Prosecutors and defense attorneys struggled with what to do with a child who was charged with murder while he was so young. No child 8 years old or younger committed homicide in the United States during 2005-2007, according to FBI statistics.

Whiting said he spoke with the Romero family before giving final approval to the plea deal, and they agreed it was in the child's best interest for him not to be forced to admit to killing his father.

"If the kid is ever going to have a chance at a normal life, how is he going to deal with `I pleaded guilty to killing my dad,'" Whiting said.

A spokesman for the Romans family, John Andreas, said Romans' wife and two daughters were disappointed with the plea deal and that the case appeared to focus more on the boy than the victims.

"Tim is still dead. The boy took away something that is not replaceable," Andreas said. "There is no satisfaction."

Friends in the close-knit community said Romero, who had full custody of his son, was a caring father who seemed to be doing all he could to raise a polite and respectful boy.
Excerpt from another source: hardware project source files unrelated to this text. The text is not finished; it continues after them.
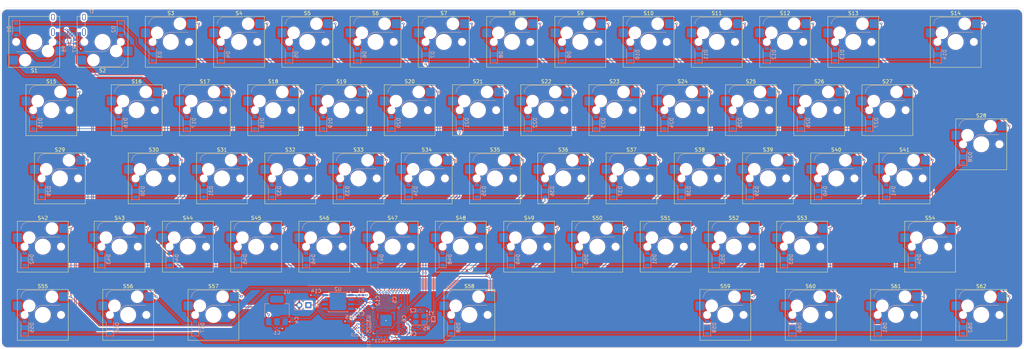
<source format=kicad_pcb>
(kicad_pcb
	(version 20240108)
	(generator "pcbnew")
	(generator_version "8.0")
	(general
		(thickness 1.6)
		(legacy_teardrops no)
	)
	(paper "A3")
	(layers
		(0 "F.Cu" signal)
		(31 "B.Cu" signal)
		(32 "B.Adhes" user "B.Adhesive")
		(33 "F.Adhes" user "F.Adhesive")
		(34 "B.Paste" user)
		(35 "F.Paste" user)
		(36 "B.SilkS" user "B.Silkscreen")
		(37 "F.SilkS" user "F.Silkscreen")
		(38 "B.Mask" user)
		(39 "F.Mask" user)
		(40 "Dwgs.User" user "User.Drawings")
		(41 "Cmts.User" user "User.Comments")
		(42 "Eco1.User" user "User.Eco1")
		(43 "Eco2.User" user "User.Eco2")
		(44 "Edge.Cuts" user)
		(45 "Margin" user)
		(46 "B.CrtYd" user "B.Courtyard")
		(47 "F.CrtYd" user "F.Courtyard")
		(48 "B.Fab" user)
		(49 "F.Fab" user)
		(50 "User.1" user)
		(51 "User.2" user)
		(52 "User.3" user)
		(53 "User.4" user)
		(54 "User.5" user)
		(55 "User.6" user)
		(56 "User.7" user)
		(57 "User.8" user)
		(58 "User.9" user)
	)
	(setup
		(pad_to_mask_clearance 0)
		(allow_soldermask_bridges_in_footprints no)
		(aux_axis_origin 28.575 28.575)
		(grid_origin 28.575 28.575)
		(pcbplotparams
			(layerselection 0x00010fc_ffffffff)
			(plot_on_all_layers_selection 0x0000000_00000000)
			(disableapertmacros no)
			(usegerberextensions no)
			(usegerberattributes yes)
			(usegerberadvancedattributes yes)
			(creategerberjobfile yes)
			(dashed_line_dash_ratio 12.000000)
			(dashed_line_gap_ratio 3.000000)
			(svgprecision 4)
			(plotframeref no)
			(viasonmask no)
			(mode 1)
			(useauxorigin no)
			(hpglpennumber 1)
			(hpglpenspeed 20)
			(hpglpendiameter 15.000000)
			(pdf_front_fp_property_popups yes)
			(pdf_back_fp_property_popups yes)
			(dxfpolygonmode yes)
			(dxfimperialunits yes)
			(dxfusepcbnewfont yes)
			(psnegative no)
			(psa4output no)
			(plotreference yes)
			(plotvalue yes)
			(plotfptext yes)
			(plotinvisibletext no)
			(sketchpadsonfab no)
			(subtractmaskfromsilk no)
			(outputformat 1)
			(mirror no)
			(drillshape 1)
			(scaleselection 1)
			(outputdirectory "")
		)
	)
	(net 0 "")
	(net 1 "GND")
	(net 2 "VBUS")
	(net 3 "/XIN")
	(net 4 "Net-(C3-Pad1)")
	(net 5 "+3V3")
	(net 6 "+1V1")
	(net 7 "Net-(D1-A)")
	(net 8 "row_0")
	(net 9 "Net-(D2-A)")
	(net 10 "Net-(D3-A)")
	(net 11 "Net-(D4-A)")
	(net 12 "Net-(D5-A)")
	(net 13 "Net-(D6-A)")
	(net 14 "Net-(D7-A)")
	(net 15 "Net-(D8-A)")
	(net 16 "Net-(D9-A)")
	(net 17 "Net-(D10-A)")
	(net 18 "Net-(D11-A)")
	(net 19 "Net-(D12-A)")
	(net 20 "Net-(D13-A)")
	(net 21 "Net-(D14-A)")
	(net 22 "Net-(D15-A)")
	(net 23 "row_1")
	(net 24 "Net-(D16-A)")
	(net 25 "Net-(D17-A)")
	(net 26 "Net-(D18-A)")
	(net 27 "Net-(D19-A)")
	(net 28 "Net-(D20-A)")
	(net 29 "Net-(D21-A)")
	(net 30 "Net-(D22-A)")
	(net 31 "Net-(D23-A)")
	(net 32 "Net-(D24-A)")
	(net 33 "Net-(D25-A)")
	(net 34 "Net-(D26-A)")
	(net 35 "Net-(D27-A)")
	(net 36 "row_2")
	(net 37 "Net-(D28-A)")
	(net 38 "Net-(D29-A)")
	(net 39 "Net-(D30-A)")
	(net 40 "Net-(D31-A)")
	(net 41 "Net-(D32-A)")
	(net 42 "Net-(D33-A)")
	(net 43 "Net-(D34-A)")
	(net 44 "Net-(D35-A)")
	(net 45 "Net-(D36-A)")
	(net 46 "Net-(D37-A)")
	(net 47 "Net-(D38-A)")
	(net 48 "Net-(D39-A)")
	(net 49 "Net-(D40-A)")
	(net 50 "Net-(D41-A)")
	(net 51 "row_3")
	(net 52 "Net-(D42-A)")
	(net 53 "Net-(D43-A)")
	(net 54 "Net-(D44-A)")
	(net 55 "Net-(D45-A)")
	(net 56 "Net-(D46-A)")
	(net 57 "Net-(D47-A)")
	(net 58 "Net-(D48-A)")
	(net 59 "Net-(D49-A)")
	(net 60 "Net-(D50-A)")
	(net 61 "Net-(D51-A)")
	(net 62 "Net-(D52-A)")
	(net 63 "Net-(D53-A)")
	(net 64 "Net-(D54-A)")
	(net 65 "Net-(D55-A)")
	(net 66 "row_4")
	(net 67 "Net-(D56-A)")
	(net 68 "Net-(D57-A)")
	(net 69 "Net-(D58-A)")
	(net 70 "Net-(D59-A)")
	(net 71 "Net-(D60-A)")
	(net 72 "Net-(D61-A)")
	(net 73 "Net-(D62-A)")
	(net 74 "unconnected-(J1-SBU2-PadB8)")
	(net 75 "unconnected-(J1-SHIELD-PadS1)")
	(net 76 "unconnected-(J1-SHIELD-PadS1)_1")
	(net 77 "Net-(J1-CC1)")
	(net 78 "/USB_D+")
	(net 79 "unconnected-(J1-SBU1-PadA8)")
	(net 80 "unconnected-(J1-SHIELD-PadS1)_2")
	(net 81 "/USB_D-")
	(net 82 "Net-(J1-CC2)")
	(net 83 "unconnected-(J1-SHIELD-PadS1)_3")
	(net 84 "/~{USB_BOOT}")
	(net 85 "/QSPI_SS")
	(net 86 "Net-(U3-USB_DP)")
	(net 87 "Net-(U3-USB_DM)")
	(net 88 "/XOUT")
	(net 89 "col_0")
	(net 90 "col_1")
	(net 91 "col_2")
	(net 92 "col_3")
	(net 93 "col_4")
	(net 94 "col_5")
	(net 95 "col_6")
	(net 96 "col_7")
	(net 97 "col_8")
	(net 98 "col_9")
	(net 99 "col_10")
	(net 100 "col_11")
	(net 101 "col_12")
	(net 102 "col_13")
	(net 103 "/QSPI_SD0")
	(net 104 "/QSPI_SD1")
	(net 105 "/QSPI_SCLK")
	(net 106 "/QSPI_SD3")
	(net 107 "/QSPI_SD2")
	(net 108 "unconnected-(U3-GPIO28_ADC2-Pad40)")
	(net 109 "unconnected-(U3-GPIO19-Pad30)")
	(net 110 "unconnected-(U3-GPIO23-Pad35)")
	(net 111 "unconnected-(U3-GPIO26_ADC0-Pad38)")
	(net 112 "unconnected-(U3-GPIO25-Pad37)")
	(net 113 "/SWCLK")
	(net 114 "unconnected-(U3-GPIO22-Pad34)")
	(net 115 "unconnected-(U3-GPIO27_ADC1-Pad39)")
	(net 116 "/SWD")
	(net 117 "unconnected-(U3-GPIO20-Pad31)")
	(net 118 "unconnected-(U3-GPIO29_ADC3-Pad41)")
	(net 119 "unconnected-(U3-RUN-Pad26)")
	(net 120 "unconnected-(U3-GPIO24-Pad36)")
	(net 121 "unconnected-(U3-GPIO21-Pad32)")
	(footprint "PCM_Switch_Keyboard_Hotswap_Kailh:SW_Hotswap_Kailh_MX_1.25u" (layer "F.Cu") (at 230.98125 114.3))
	(footprint "PCM_Switch_Keyboard_Hotswap_Kailh:SW_Hotswap_Kailh_MX_1.00u" (layer "F.Cu") (at 214.3125 95.25))
	(footprint "PCM_Switch_Keyboard_Hotswap_Kailh:SW_Hotswap_Kailh_MX_1.00u" (layer "F.Cu") (at 66.675 57.15))
	(footprint "PCM_Switch_Keyboard_Hotswap_Kailh:SW_Hotswap_Kailh_MX_1.00u" (layer "F.Cu") (at 209.55 38.1))
	(footprint "PCM_Switch_Keyboard_Hotswap_Kailh:SW_Hotswap_Kailh_MX_2.00u" (layer "F.Cu") (at 295.275 38.1))
	(footprint "PCM_Switch_Keyboard_Hotswap_Kailh:SW_Hotswap_Kailh_MX_1.25u" (layer "F.Cu") (at 302.41875 114.3))
	(footprint "PCM_Switch_Keyboard_Hotswap_Kailh:SW_Hotswap_Kailh_MX_1.00u" (layer "F.Cu") (at 219.075 57.15))
	(footprint "PCM_Switch_Keyboard_Hotswap_Kailh:SW_Hotswap_Kailh_MX_1.25u" (layer "F.Cu") (at 254.79375 114.3))
	(footprint "PCM_Switch_Keyboard_Hotswap_Kailh:SW_Hotswap_Kailh_MX_1.00u" (layer "F.Cu") (at 119.0625 95.25))
	(footprint "PCM_Switch_Keyboard_Hotswap_Kailh:SW_Hotswap_Kailh_MX_1.00u" (layer "F.Cu") (at 100.0125 95.25))
	(footprint "PCM_Switch_Keyboard_Hotswap_Kailh:SW_Hotswap_Kailh_MX_1.00u" (layer "F.Cu") (at 71.4375 76.2))
	(footprint "PCM_Switch_Keyboard_Hotswap_Kailh:SW_Hotswap_Kailh_MX_ISOEnter" (layer "F.Cu") (at 302.41875 66.675))
	(footprint "PCM_Switch_Keyboard_Hotswap_Kailh:SW_Hotswap_Kailh_MX_1.00u" (layer "F.Cu") (at 128.5875 76.2))
	(footprint "PCM_Switch_Keyboard_Hotswap_Kailh:SW_Hotswap_Kailh_MX_1.00u" (layer "F.Cu") (at 152.4 38.1))
	(footprint "PCM_Switch_Keyboard_Hotswap_Kailh:SW_Hotswap_Kailh_MX_1.00u" (layer "F.Cu") (at 200.025 57.15))
	(footprint "PCM_Switch_Keyboard_Hotswap_Kailh:SW_Hotswap_Kailh_MX_1.00u"
		(layer "F.Cu")
		(uuid "4c4ce8c8-ec8e-4f99-82e3-995b1163032f")
		(at 257.175 57.15)
		(descr "Kailh keyswitch Hotswap Socket Keycap 1.00u")
		(tags "Kailh Keyboard Keyswitch Switch Hotswap Socket Relief Cutout Keycap 1.00u")
		(property "Reference" "S26"
			(at 0 -8 0)
			(layer "F.SilkS")
			(uuid "0d1d4054-2b16-4ec4-be7b-a9d908f5dad1")
			(effects
				(font
					(size 1 1)
					(thickness 0.15)
				)
			)
		)
		(property "Value" "MX1A"
			(at 0 8 0)
			(layer "F.Fab")
			(uuid "c382a087-a850-4aa5-a560-5d56c6d0362f")
			(effects
				(font
					(size 1 1)
					(thickness 0.15)
				)
			)
		)
		(property "Footprint" "PCM_Switch_Keyboard_Hotswap_Kailh:SW_Hotswap_Kailh_MX_1.00u"
			(at 0 0 0)
			(layer "F.Fab")
			(hide yes)
			(uuid "10d7994e-77a8-41ad-9c63-77759bab3b28")
			(effects
				(font
					(size 1.27 1.27)
					(thickness 0.15)
				)
			)
		)
		(property "Datasheet" ""
			(at 0 0 0)
			(layer "F.Fab")
			(hide yes)
			(uuid "52d75241-d620-4b3d-b271-c7b4e6414916")
			(effects
				(font
					(size 1.27 1.27)
					(thickness 0.15)
				)
			)
		)
		(property "Description" "Push button switch, generic, two pins"
			(at 0 0 0)
			(layer "F.Fab")
			(hide yes)
			(uuid "99b0fc71-ffcc-4c56-ba3d-6cec5d2c8104")
			(effects
				(font
					(size 1.27 1.27)
					(thickness 0.15)
				)
			)
		)
		(path "/dc5cd3b2-ef82-41de-b720-71645d542746/c5f34216-2df6-4d67-a6f9-5960b96b1581")
		(sheetname "matrix")
		(sheetfile "matrix.kicad_sch")
		(attr smd)
		(fp_line
			(start -4.1 -6.9)
			(end 1 -6.9)
			(stroke
				(width 0.12)
				(type solid)
			)
			(layer "B.SilkS")
			(uuid "4b280c20-c404-4102-90cc-acf0c39ab4e7")
		)
		(fp_line
			(start -0.2 -2.7)
			(end 4.9 -2.7)
			(stroke
				(width 0.12)
				(type solid)
			)
			(layer "B.SilkS")
			(uuid "bd4c9fc4-5ec8-41fc-8da3-c03ed04050cb")
		)
		(fp_arc
			(start -6.1 -4.9)
			(mid -5.514214 -6.314214)
			(end -4.1 -6.9)
			(stroke
				(width 0.12)
				(type solid)
			)
			(layer "B.SilkS")
			(uuid "8d813c9a-2aa2-4389-9472-01d86336ab11")
		)
		(fp_arc
			(start -2.2 -0.7)
			(mid -1.614214 -2.114214)
			(end -0.2 -2.7)
			(stroke
				(width 0.12)
				(type solid)
			)
			(layer "B.SilkS")
			(uuid "f361366b-dd58-43ee-aa94-9f7e4b97e440")
		)
		(fp_line
			(start -7.1 -7.1)
			(end -7.1 7.1)
			(stroke
				(width 0.12)
				(type solid)
			)
			(layer "F.SilkS")
			(uuid "1574a660-659b-4b51-a34a-97e7625174dd")
		)
		(fp_line
			(start -7.1 7.1)
			(end 7.1 7.1)
			(stroke
				(width 0.12)
				(type solid)
			)
			(layer "F.SilkS")
			(uuid "d8e7ad54-72ff-4695-9217-0bd9778bcb9a")
		)
		(fp_line
			(start 7.1 -7.1)
			(end -7.1 -7.1)
			(stroke
				(width 0.12)
				(type solid)
			)
			(layer "F.SilkS")
			(uuid "9d622eb9-457f-442d-9f95-e58cb5e09630")
		)
		(fp_line
			(start 7.1 7.1)
			(end 7.1 -7.1)
			(stroke
				(width 0.12)
				(type solid)
			)
			(layer "F.SilkS")
			(uuid "769e706c-9669-4f2c-873e-e03e073aa83b")
		)
		(fp_line
			(start -9.525 -9.525)
			(end -9.525 9.525)
			(stroke
				(width 0.1)
				(type solid)
			)
			(layer "Dwgs.User")
			(uuid "0f403737-cbc6-4e5f-a443-437ba006d003")
		)
		(fp_line
			(start -9.525 9.525)
			(end 9.525 9.525)
			(stroke
				(width 0.1)
				(type solid)
			)
			(layer "Dwgs.User")
			(uuid "9730b1e8-0f83-4f9b-b995-dd9903dcbeb0")
		)
		(fp_line
			(start 9.525 -9.525)
			(end -9.525 -9.525)
			(stroke
				(width 0.1)
				(type solid)
			)
			(layer "Dwgs.User")
			(uuid "cab144e6-9baf-4c4a-b6c4-b98af3e539d5")
		)
		(fp_line
			(start 9.525 9.525)
			(end 9.525 -9.525)
			(stroke
				(width 0.1)
				(type solid)
			)
			(layer "Dwgs.User")
			(uuid "7be4014f-fc61-40c4-bb61-aa7bd3de59a8")
		)
		(fp_line
			(start -7.8 -6)
			(end -7 -6)
			(stroke
				(width 0.1)
				(type solid)
			)
			(layer "Eco1.User")
			(uuid "e4d5a9c8-b1e8-4f41-af00-29f00bcb3d08")
		)
		(fp_line
			(start -7.8 -2.9)
			(end -7.8 -6)
			(stroke
				(width 0.1)
				(type solid)
			)
			(layer "Eco1.User")
			(uuid "53c0483b-d005-465e-a1fc-13bf9d00cc3d")
	
... [2926937 chars truncated]
</source>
Authorities said they had no record of any complaints filed about the boy with Arizona Child Protective Services and that the youngster had no disciplinary record at school.

Talk of a plea deal emerged less than a month after the shootings. The boy's other defense attorney, Benjamin Brewer, said at the time that he was unsure of his client's ability to understand the proceedings.

In court Thursday, the boy was more talkative and relaxed than in previous hearings, laughing and chatting with his lawyer and mother.

But his demeanor became more serious as the hearing got under way. The judge questioned him for nearly half an hour, about whether he understood his rights, the terms of the plea agreement and the consequences.

The boy answered respectfully and politely, using "yes, sir" or "no, sir" in most cases.

Roca drew laughter from the boy when he told him that once he turns 18, "you don't have to worry about me anymore, and that's a good thing."

As the judge wrapped up the questioning, he asked the boy if "this is what you want to do?" The boy responded "yes, sir."

The boy is due back in court for a pre-sentencing hearing on March 5.

Under the agreement, the judge will decide later whether the boy will be institutionalized or live with relatives. He will receive diagnostic evaluations and mental health examinations when he's 12, 15 and 17. The reviews are intended partly to determine whether the boy will pose any danger in the future.

The boy also won't be allowed to enroll in any public or private school unless evaluations determine that he doesn't pose a threat to himself or anyone else.